ACTIVITY A: Duplicate a passage from the text on team planning below, beginning at the words "Then move to" and stopping after the words "for those involved.".
ACTIVITY B: Recast the paragraph of the text on team planning that starts "The executors delight in the “How”" as a short bulleted list that keeps its main facts.

(TEXT EXCERPT Opens)

Real innovation comes in the conversation, connection and collaboration. Different perspectives and their combination is where the power is found. How do we leverage and trust the wisdom of the group? There are two things to consider when formulating a strong plan 

  1. Have the right people in the room

  2. Ask the right questions


1. Have the right people in the room 

Gallup in their research identified four styles of leadership (domains). These are identified through our CliftonStrength themes, our natural ways of thinking, feeling and behaving.  Don’t know your strengths? Follow the instructions here

Then by creating a flow, the needs and the genius of each leadership domain, in which your strength themes are found, get to thrive and drive the team towards excellence. The success of this process is most likely to be experienced when everyone holds their part lightly and keeps the goals of their team and the organisation as their primary focus. Understanding that by including everyone's unique contribution, the team have a more balanced and thorough approach.

Give those high in strategic thinking time to look beyond the status quo and without limits dream about what could be. They will establish the “What” of what needs to happen and the evidence of the “Why”.

Then move to the influencers. These people take the “Why” and take everyone on onboard by embracing the “What”. They bring momentum and cause others to want to join in.

The relationship builders keep everyone together establishing the “Who”. Not only identifying who can do each part, but they can help iron out any potential barriers by considering the positive or negative impact for those involved.

The executors delight in the “How”. They will see practical implications and will consider how to do it properly and “When”. They will be concerned about viability and ensure processes are established to see the project through to completion.

(TEXT EXCERPT Closes)
(DATASET RECORDS Opens)

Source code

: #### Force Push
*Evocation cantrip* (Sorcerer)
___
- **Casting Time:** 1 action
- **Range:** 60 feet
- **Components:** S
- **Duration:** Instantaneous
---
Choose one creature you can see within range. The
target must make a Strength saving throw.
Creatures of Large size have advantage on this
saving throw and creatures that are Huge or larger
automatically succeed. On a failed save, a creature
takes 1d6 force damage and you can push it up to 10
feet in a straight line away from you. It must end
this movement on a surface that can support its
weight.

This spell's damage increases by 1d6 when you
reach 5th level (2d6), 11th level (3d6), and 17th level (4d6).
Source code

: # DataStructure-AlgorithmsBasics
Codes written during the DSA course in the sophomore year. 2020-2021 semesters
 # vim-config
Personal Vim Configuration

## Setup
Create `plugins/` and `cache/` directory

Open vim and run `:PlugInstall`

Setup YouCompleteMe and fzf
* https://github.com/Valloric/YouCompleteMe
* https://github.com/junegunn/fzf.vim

(DATASET RECORDS Closes)

SOLUTION A:
Then move to the influencers. These people take the “Why” and take everyone on onboard by embracing the “What”. They bring momentum and cause others to want to join in.

The relationship builders keep everyone together establishing the “Who”. Not only identifying who can do each part, but they can help iron out any potential barriers by considering the positive or negative impact for those involved.

SOLUTION B:
- Executors delight in the "How."
- They see practical implications and consider how to do it properly and "When."
- They are concerned about viability.
- They ensure processes are in place to see the project through to completion.